Gulf Wars is attended by members of about 20 SCA kingdoms from the United States and Canada, including Gleann Abhann, Ansteorra and Trimaris. While at Gulf Wars, the vast majority of the knights, kings and other medieval figures refer to each other by their SCA names, rather than their real-world “mundane” names.

“The SCA itself, it’s an international organization, and there are kingdoms and groups who have set up in Europe, Germany, and there’s actually a new group that just set up in Thailand,” said Megan Barnes, a member of Gleann Abhann who served as media coordinator for this year’s event. “They all show up here and demonstrate any kind of activity that would have been done during the Middle Ages, whether it’s fighting, the clothing that we wear, or any kinds of arts and sciences that would have been done.

“It’s for fun, knowledge, sharing what we know with other people, and receiving knowledge from other people. Someone may know something that I don’t know, and I may have learned something over the past year that someone else wants to know. So it’s that exchange of information that seems to draw us together, plus that underlying fun and fellowship that we all share.”

For many participants, one of the main draws of Gulf Wars is the fighting and battles, whether that be jousting, field battles, sieges, archery or other forms of combat. Fighters use a wide variety of weapons, from rapiers and swords to heavier weapons like pole arms and axes. For safety reasons, many of the weapons are made of rattan and plastic, and metal weapons such as rapiers are blunted and tipped to prevent injury.

“You can fight with open hands, you can fight with a dagger, you can fight with a sword,” said Nadja Ramthuner of the Kingdom of Ansteorra, who competed in a fencing tournament at Gulf Wars. “So when you come into war, before you do any fighting, you need to get inspected, so someone will come and look over your armor. 

“The requirements are, you need to have a mask with certain size perforations on it, and you have to have abrasion-preventative material over any exposed skin.”

Adjacent to the battle fields is an area devoted to jousting, where armored combatants face each other on trained horses. Lora Greymare, who was teaching a jousting class last week, said participants attempt to accurately recreate the forms of combat and training techniques that are found in late-period manuals of the era.

“So several of our folks have been studying it really intensely, and it’s become an official activity in the society,” she said. 

A short walk from there will bring attendees to Artisan’s Row, where participants can take classes in courses such as European dance, woodworking, period cooking and chainmail weaving.
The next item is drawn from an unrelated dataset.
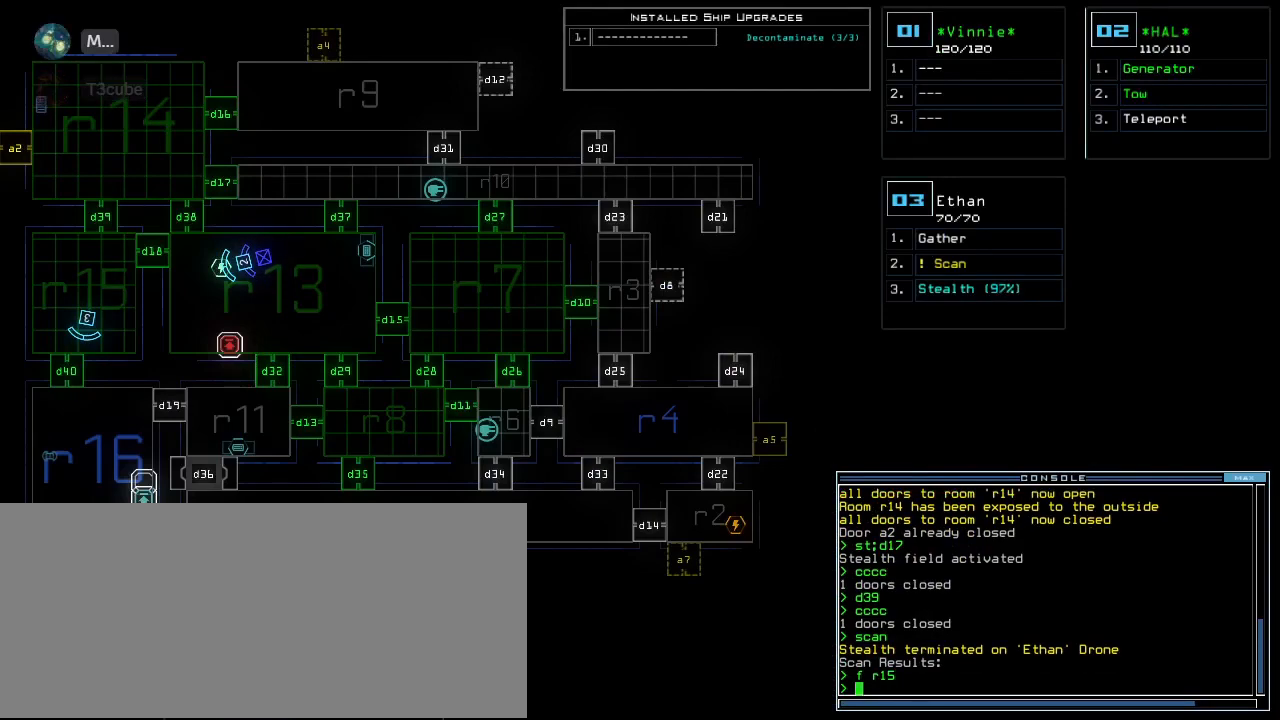
{"keys": [], "events": []}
Gulf Wars also features Merchant’s Row, with vendors offering everything from medieval-style food to period-appropriate clothing, jewelry, metalwork and weaponry. At Valkyrie Forge, which sells armor and accessories, the staff hand-crafts some of the items and outsources others to different suppliers.
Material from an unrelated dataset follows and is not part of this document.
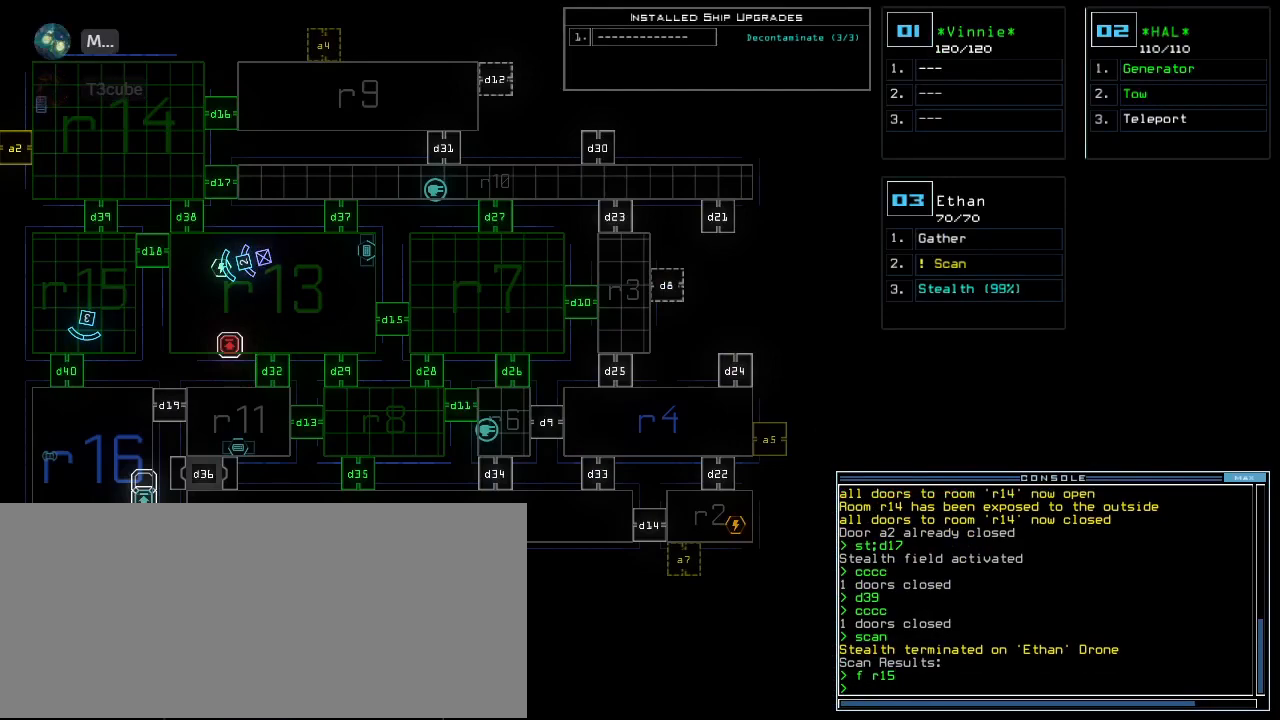
{"keys": [], "events": []}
“We have the sundries that you would use day-to-day, things you would use for fighting, and one of our friends actually makes the jewelry (that we sell),” said Sir Olav, who helps run the shop. “Some of the more entertaining things are like little shaving kits, which is modern-use, but we can make a few nifty things that you can use for your day-to-day use, not just while you’re doing re-enactment.”

Gulf Wars participants also wear various colors of belts and collars to distinguish between status or rank, including a white belt for heavy combat knights, white collars and medallions for Masters of Defense, and a red belt for knights’ squires in training.

“So they are training to become a knight,” Barnes said. “Individuals like myself, with a green belt, are on the path for learning and training for arts and sciences, and we do all manners of arts and sciences – calligraphy, blacksmithing, dance, research.

“And I’m under the training of a Laurel, who are designated by a wreath of laurel leaves that they wear on their head. I’m also wearing a yellow belt, which means I’m a protégé – individuals who have done outstanding service to their kingdom or group.”